▸ Problem
Images excluded, return every record exactly as it reads.

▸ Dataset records
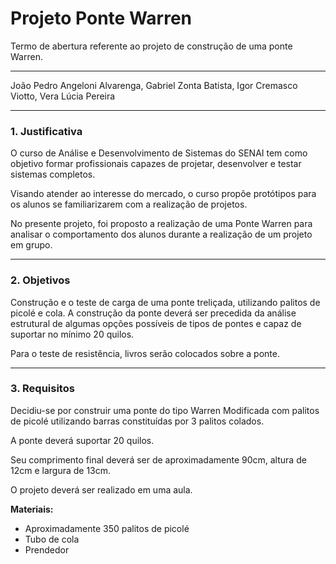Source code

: # Projeto Ponte Warren
Termo de abertura referente ao projeto de construção de uma ponte Warren.
<hr>

<p>João Pedro Angeloni Alvarenga, 
Gabriel Zonta Batista, 
Igor Cremasco Viotto, 
Vera Lúcia Pereira</p>

<hr>

<h3>1. Justificativa</h3>

<p>
O curso de Análise e Desenvolvimento de Sistemas do SENAI tem como objetivo formar profissionais capazes de projetar, desenvolver e testar sistemas completos.
</p>
<p>
Visando atender ao interesse do mercado, o curso propõe protótipos para os alunos se familiarizarem com a realização de projetos.
</p>
<p>
No presente projeto, foi proposto a realização de uma Ponte Warren para analisar o comportamento dos alunos durante a realização de um projeto em grupo.
</p>

<hr>

<h3>2. Objetivos</h3>

<p>
Construção e o teste de carga de uma ponte treliçada, utilizando palitos de picolé e cola. A construção da ponte deverá ser precedida da análise estrutural de algumas opções possíveis de tipos de pontes e capaz de suportar no mínimo 20 quilos. 
</p>
<p>
Para o teste de resistência, livros serão colocados sobre a ponte.
</p>

<hr>

<h3>3. Requisitos</h3>

<p>
Decidiu-se por construir uma ponte do tipo Warren Modificada com palitos de picolé utilizando barras constituídas por 3 palitos colados.
</p>

<p>
A ponte deverá suportar 20 quilos.
</p>

<p>
Seu comprimento final deverá ser de aproximadamente 90cm, altura de 12cm e largura de 13cm. 
</p>

<p>
O projeto deverá ser realizado em uma aula.
</p>

<p><b>Materiais:</b></p>

<ul>
    <li>Aproximadamente 350 palitos de picolé</li>
    <li>Tubo de cola</li>
    <li>Prendedor</li>
</ul>

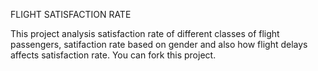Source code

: FLIGHT SATISFACTION RATE

This project analysis satisfaction rate of different classes of flight passengers, satifaction rate based on gender and also how flight delays affects satisfaction rate.
You can fork this project.
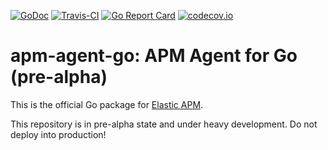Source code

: [![GoDoc](https://godoc.org/github.com/elastic/apm-agent-go/trace?status.svg)](http://godoc.org/github.com/elastic/apm-agent-go/trace)
[![Travis-CI](https://travis-ci.org/elastic/apm-agent-go.svg)](https://travis-ci.org/elastic/apm-agent-go)
[![Go Report Card](https://goreportcard.com/badge/github.com/elastic/apm-agent-go)](https://goreportcard.com/report/github.com/elastic/apm-agent-go)
[![codecov.io](https://codecov.io/github/elastic/apm-agent-go/coverage.svg?branch=master)](https://codecov.io/github/elastic/apm-agent-go?branch=master)

# apm-agent-go: APM Agent for Go (pre-alpha)

This is the official Go package for [Elastic APM][].

This repository is in pre-alpha state and under heavy
development. Do not deploy into production!

[Elastic APM]: https://www.elastic.co/solutions/apm

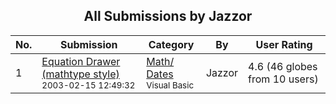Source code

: ﻿<div align="center">

## All Submissions by Jazzor

</div>

No.  | Submission | Category | By   | User Rating
---- | ---------- | -------- | ---- | -----------
1 | [Equation Drawer \(mathtype style\)<br /><sup>2003-02-15 12:49:32</sup>](https://github.com/Planet-Source-Code/jazzor-equation-drawer-mathtype-style__1-43430) | [Math/ Dates<br /><sup>Visual Basic</sup>](../ByCategory/math-dates__1-37.md) | Jazzor | 4.6 (46 globes from 10 users)
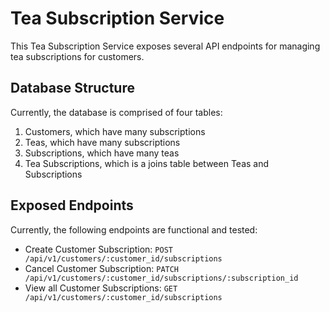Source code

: # Tea Subscription Service

This Tea Subscription Service exposes several API endpoints for managing tea subscriptions for customers.

## Database Structure

Currently, the database is comprised of four tables:
1. Customers, which have many subscriptions
2. Teas, which have many subscriptions
3. Subscriptions, which have many teas
4. Tea Subscriptions, which is a joins table between Teas and Subscriptions

## Exposed Endpoints

Currently, the following endpoints are functional and tested:
- Create Customer Subscription: `POST /api/v1/customers/:customer_id/subscriptions`
- Cancel Customer Subscription: `PATCH /api/v1/customers/:customer_id/subscriptions/:subscription_id`
- View all Customer Subscriptions: `GET /api/v1/customers/:customer_id/subscriptions`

▸ The completed task
Source code

: # Projeto Ponte Warren
Termo de abertura referente ao projeto de construção de uma ponte Warren.
<hr>

<p>João Pedro Angeloni Alvarenga, 
Gabriel Zonta Batista, 
Igor Cremasco Viotto, 
Vera Lúcia Pereira</p>

<hr>

<h3>1. Justificativa</h3>

<p>
O curso de Análise e Desenvolvimento de Sistemas do SENAI tem como objetivo formar profissionais capazes de projetar, desenvolver e testar sistemas completos.
</p>
<p>
Visando atender ao interesse do mercado, o curso propõe protótipos para os alunos se familiarizarem com a realização de projetos.
</p>
<p>
No presente projeto, foi proposto a realização de uma Ponte Warren para analisar o comportamento dos alunos durante a realização de um projeto em grupo.
</p>

<hr>

<h3>2. Objetivos</h3>

<p>
Construção e o teste de carga de uma ponte treliçada, utilizando palitos de picolé e cola. A construção da ponte deverá ser precedida da análise estrutural de algumas opções possíveis de tipos de pontes e capaz de suportar no mínimo 20 quilos. 
</p>
<p>
Para o teste de resistência, livros serão colocados sobre a ponte.
</p>

<hr>

<h3>3. Requisitos</h3>

<p>
Decidiu-se por construir uma ponte do tipo Warren Modificada com palitos de picolé utilizando barras constituídas por 3 palitos colados.
</p>

<p>
A ponte deverá suportar 20 quilos.
</p>

<p>
Seu comprimento final deverá ser de aproximadamente 90cm, altura de 12cm e largura de 13cm. 
</p>

<p>
O projeto deverá ser realizado em uma aula.
</p>

<p><b>Materiais:</b></p>

<ul>
    <li>Aproximadamente 350 palitos de picolé</li>
    <li>Tubo de cola</li>
    <li>Prendedor</li>
</ul>

Source code

: FLIGHT SATISFACTION RATE

This project analysis satisfaction rate of different classes of flight passengers, satifaction rate based on gender and also how flight delays affects satisfaction rate.
You can fork this project.
Source code

: [![GoDoc](https://godoc.org/github.com/elastic/apm-agent-go/trace?status.svg)](http://godoc.org/github.com/elastic/apm-agent-go/trace)
[![Travis-CI](https://travis-ci.org/elastic/apm-agent-go.svg)](https://travis-ci.org/elastic/apm-agent-go)
[![Go Report Card](https://goreportcard.com/badge/github.com/elastic/apm-agent-go)](https://goreportcard.com/report/github.com/elastic/apm-agent-go)
[![codecov.io](https://codecov.io/github/elastic/apm-agent-go/coverage.svg?branch=master)](https://codecov.io/github/elastic/apm-agent-go?branch=master)

# apm-agent-go: APM Agent for Go (pre-alpha)

This is the official Go package for [Elastic APM][].

This repository is in pre-alpha state and under heavy
development. Do not deploy into production!

[Elastic APM]: https://www.elastic.co/solutions/apm

Source code

: ﻿<div align="center">

## All Submissions by Jazzor

</div>

No.  | Submission | Category | By   | User Rating
---- | ---------- | -------- | ---- | -----------
1 | [Equation Drawer \(mathtype style\)<br /><sup>2003-02-15 12:49:32</sup>](https://github.com/Planet-Source-Code/jazzor-equation-drawer-mathtype-style__1-43430) | [Math/ Dates<br /><sup>Visual Basic</sup>](../ByCategory/math-dates__1-37.md) | Jazzor | 4.6 (46 globes from 10 users)
Source code

: # Tea Subscription Service

This Tea Subscription Service exposes several API endpoints for managing tea subscriptions for customers.

## Database Structure

Currently, the database is comprised of four tables:
1. Customers, which have many subscriptions
2. Teas, which have many subscriptions
3. Subscriptions, which have many teas
4. Tea Subscriptions, which is a joins table between Teas and Subscriptions

## Exposed Endpoints

Currently, the following endpoints are functional and tested:
- Create Customer Subscription: `POST /api/v1/customers/:customer_id/subscriptions`
- Cancel Customer Subscription: `PATCH /api/v1/customers/:customer_id/subscriptions/:subscription_id`
- View all Customer Subscriptions: `GET /api/v1/customers/:customer_id/subscriptions`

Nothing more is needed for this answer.